## Passage to read
########################################
# Calculate the number of distinct permutations of length n in the closure of a language

I am studying a distance CS course, but there is no tutor available, so I would appreciate your help...

Consider the language $$S = \{a, aa, ab\}$$ How many distinct words of length $$n$$ will appear in $$S^*$$?

Is there a way to do this without having to "enumerate" $$S^*$$ until the answer is found?

D.W. has shown how to solve the problem in a general setting. Let me show the simplest way for this particular problem.

### What is $$S^*$$?

$$S^*=\{w\in\{a,b\}^*: w\text{ does not contain }bb\text{ and }w \text{ does not start with } b\}$$.

The description above can be shown, for example, by demonstrating that the right hand side contains $$\epsilon, a, aa, ab$$ and its concatenation with itself.

### Recurrence relation

Let $$f_n$$ be the number of words of length $$n$$ in $$S^*$$. Then $$f_0=1$$ and $$f_1=1$$.

Let $$w$$ be a word of length $$n+1$$, $$n\ge1$$.

• $$w$$ ends with $$a$$. Then $$w=xa$$ for $$x\in S^*$$ of length $$n$$.
• Otherwise, $$w$$ ends with $$b$$. Then $$w=yab$$ for $$y\in S^*$$ of length $$n-1$$.

The above shows that $$f_{n+1}=f_n+f_{n-1}$$. So $$f_n$$ is the famous Fibonacci sequence.

### Final formula

$$f_n=\frac{\left(\dfrac{1+\sqrt5}2\right)^n-\left(\dfrac{1-\sqrt5}2\right)^n}{\sqrt5}$$

Exercise. (One minute or less if you find the shortcut.) How many distinct words of length $$n$$ appear in $$\{a,bb\}^*$$?

• Thanks for the comprehensive reply. Based on this I can now easily determine that there should be 13 words of length 6. Its sad that the course book asks these type of questions but lacks any example of this method. I played around a bit and wrote some code that produced all the new generated words in S* I also checked out discrete.openmathbooks.org/dmoi2/sec_recurrence.html – mikey3433 Mar 8 '19 at 19:42
• I decided to try S={a b cc}. it turns out that we can get the count of the number of items of length n in S* by: Xn = f(n-1) + f(n-2) f(n) = Xn+f(n-1) Hence f(n) = 2*f(n-1)+f(n-2) – mikey3433 Mar 8 '19 at 21:39

The language $$S^*$$ is regular. Therefore, it can be expressed by a DFA. Now use Why isn't it simple to count the number of words in a regular language? or https://cstheory.stackexchange.com/q/8200/5038.
########################################
## Dataset content
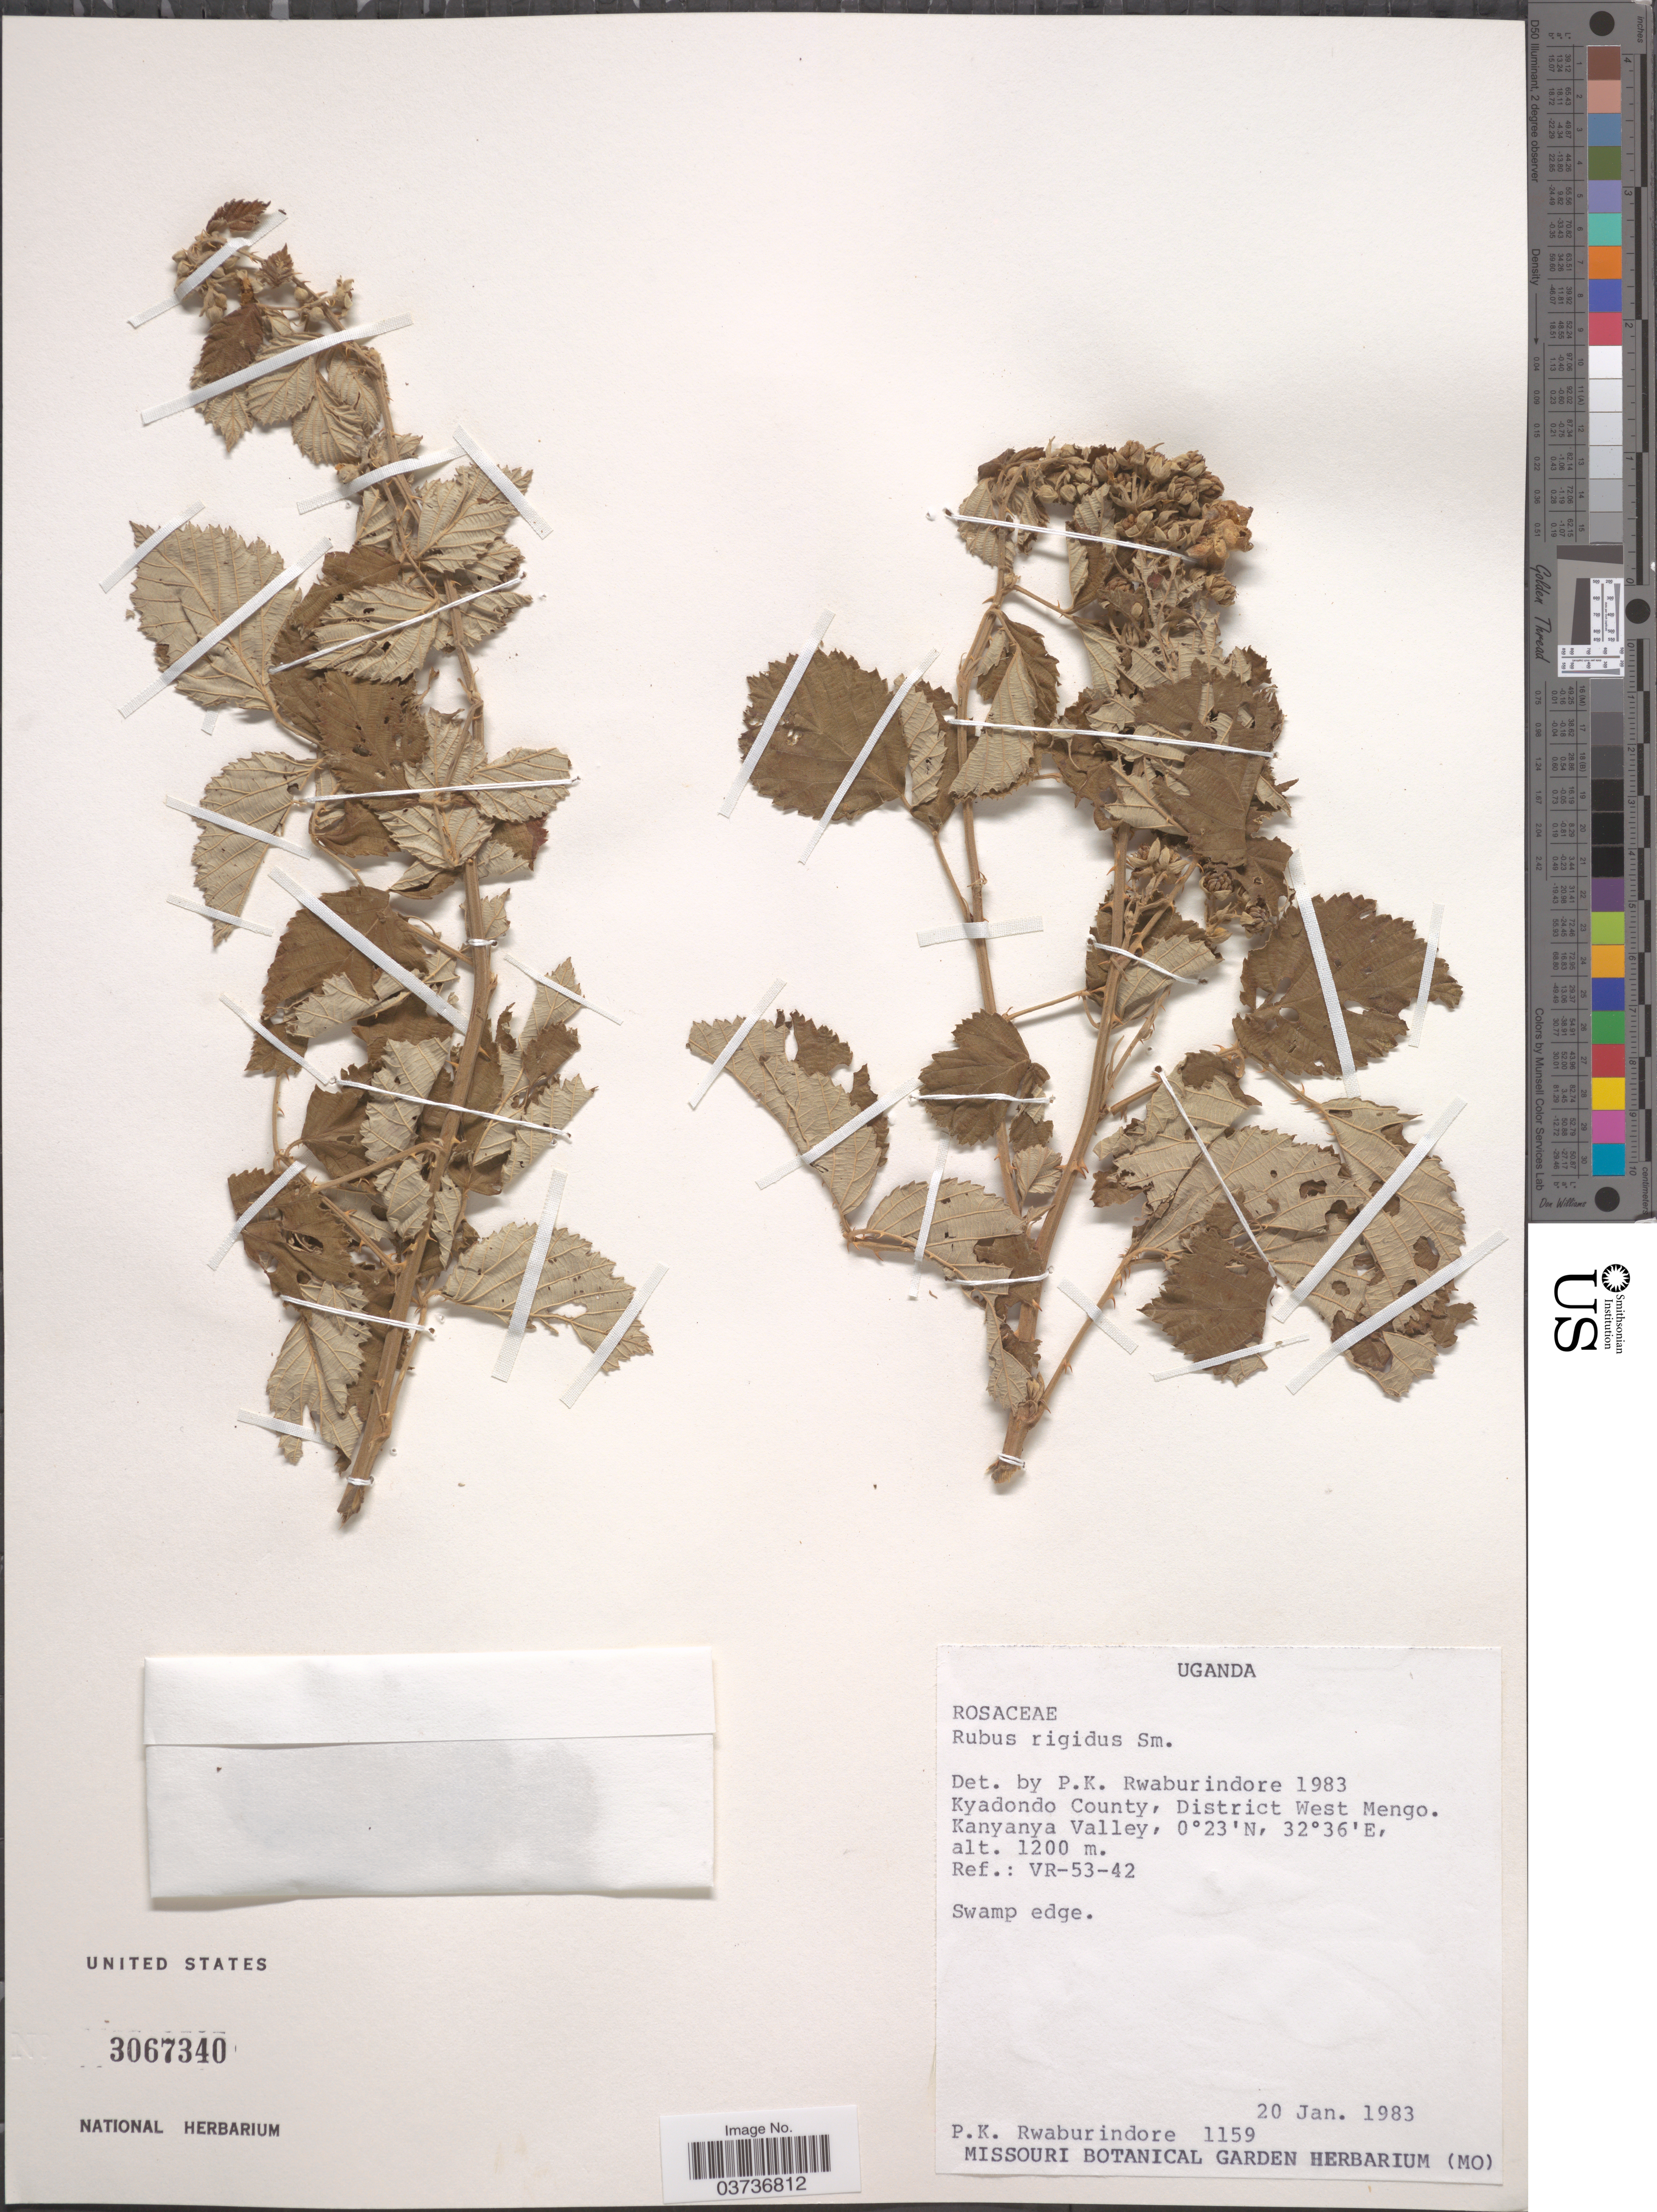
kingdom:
########################################
## Work to be completed
Write out the thread on counting words starting at "Let $$f_n$$ be" and ending at "of length $$n-1$$.", switching each "length" to "size". The material plays no part in what follows and can be set aside.

## Problem solution
Let $$f_n$$ be the number of words of size $$n$$ in $$S^*$$. Then $$f_0=1$$ and $$f_1=1$$.

Let $$w$$ be a word of size $$n+1$$, $$n\ge1$$.

• $$w$$ ends with $$a$$. Then $$w=xa$$ for $$x\in S^*$$ of size $$n$$.
• Otherwise, $$w$$ ends with $$b$$. Then $$w=yab$$ for $$y\in S^*$$ of size $$n-1$$.